1.47.3 Sending Emails

from flask import Flask, render_template
from flask_mail import Mail, Message

app = Flask(__name__)
app.config['MAIL_SERVER'] = 'smtp.gmail.com'
app.config['MAIL_PORT'] = 587
app.config['MAIL_USE_TLS'] = True
app.config['MAIL_USE_SSL'] = False
app.config['MAIL_USERNAME'] = 'your_email@gmail.com'
app.config['MAIL_PASSWORD'] = 'your_password'
mail = Mail(app)

@app.route('/send')
def send_email():
    msg = Message("Hello",
                  sender="your_email@gmail.com",
                  recipients=["recipient@example.com"])
    msg.body = "Hello Flask message sent from Flask-Mail"
    mail.send(msg)
    return "Sent"

1.48 Flask-APScheduler

1.48.1 Installation

pip install flask-apscheduler

1.48.2 Usage

from flask import Flask
from flask_apscheduler import APScheduler
import time

class Config(object):
    JOBS = [
        {
            'id': 'job1',
            'func': 'yourapp:job1',
            'trigger': 'interval',
            'seconds': 10
        }
    ]
    SCHEDULER_API_ENABLED = True

app = Flask(__name__)
app.config.from_object(Config())

scheduler = APScheduler()
# it is also possible to enable the API directly
# scheduler.api_enabled = True
scheduler.init_app(app)
scheduler.start()

def job1():
    print(time.strftime("%Y-%m-%d %H:%M:%S"))

if __name__ == '__main__':
    app.run(debug=True)

1.49 Flask-Sitemap

1.49.1 Installation

pip install Flask-Sitemap

1.49.2 Usage

from flask import Flask
from flask_sitemap import Sitemap

app = Flask(__name__)
ext = Sitemap(app=app)

@app.route("/sitemap.xml")
def sitemap():
    return ext.generate(base_url='http://example.com')

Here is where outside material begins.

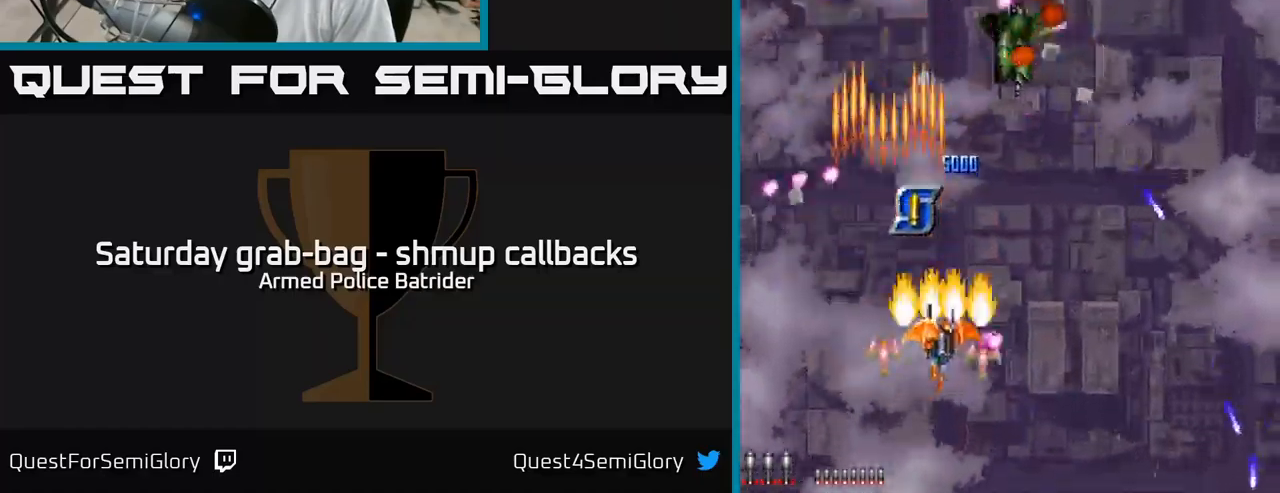
{"buttons": ["A", "DPAD_DOWN", "DPAD_RIGHT"], "left_stick": "center", "right_stick": "center", "events": [[34, "DPAD_RIGHT", "up"], [50, "DPAD_LEFT", "down"], [200, "DPAD_UP", "down"], [234, "DPAD_LEFT", "up"], [267, "DPAD_RIGHT", "down"], [300, "DPAD_UP", "up"], [400, "DPAD_DOWN", "down"]]}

1.50 Flask-WTF CSRF Protection

1.50.1 Configuration

from flask import Flask
from flask_wtf.csrf import CSRFProtect

app = Flask(__name__)
app.config['SECRET_KEY'] = 'your_secret_key'
csrf = CSRFProtect(app)

1.50.2 Usage in Templates

<form method="post">
    {{ form.csrf_token }}
    <!-- Your form fields -->
</form>

1.51 Tips and Best Practices

  • Use virtual environments to isolate project dependencies.
  • Keep SECRET_KEY secure and out of your codebase. Use environment variables.
  • Use meaningful names for routes, variables, and functions.
  • Follow the DRY (Don't Repeat Yourself) principle.
  • Write unit tests to ensure code quality.
  • Use a production-ready web server (e.g., Gunicorn, uWSGI) and a process manager (e.g., Supervisor, systemd) for deployment.
  • Use a linter (like flake8) and formatter (like black) to ensure consistent code style.
  • Keep your code modular and reusable.
  • Document your code.
  • Use a version control system (e.g., Git).
  • Follow Flask's coding style guidelines.
  • Use Flask's built-in session management or a more robust solution like Flask-Session.
  • Monitor your application for errors and performance issues.
  • Use a CDN (Content Delivery Network) for static files.
  • Optimize database queries.
  • Use asynchronous tasks for long-running operations (e.g., sending emails) using Celery or similar.
  • Implement proper logging and error handling.
  • Regularly update Flask and its dependencies.
  • Use a security scanner to identify potential vulnerabilities.
  • Follow security best practices.
  • Use a reverse proxy like Nginx or Apache in front of your WSGI server.
  • Use a load balancer for high availability.
  • Automate deployments using tools like Fabric or Ansible.
  • Use a monitoring tool like Sentry or New Relic.
  • Implement health checks for your application.
  • Use a CDN for static assets.
  • Cache frequently accessed data.
  • Use a database connection pool.
  • Optimize your database queries.
  • Use a task queue for long-running tasks.
  • Use a background worker for asynchronous tasks.
  • Use a message queue for inter-process communication.
  • Use a service discovery tool for microservices.
  • Use a containerization tool like Docker.
  • Use an orchestration tool like Kubernetes.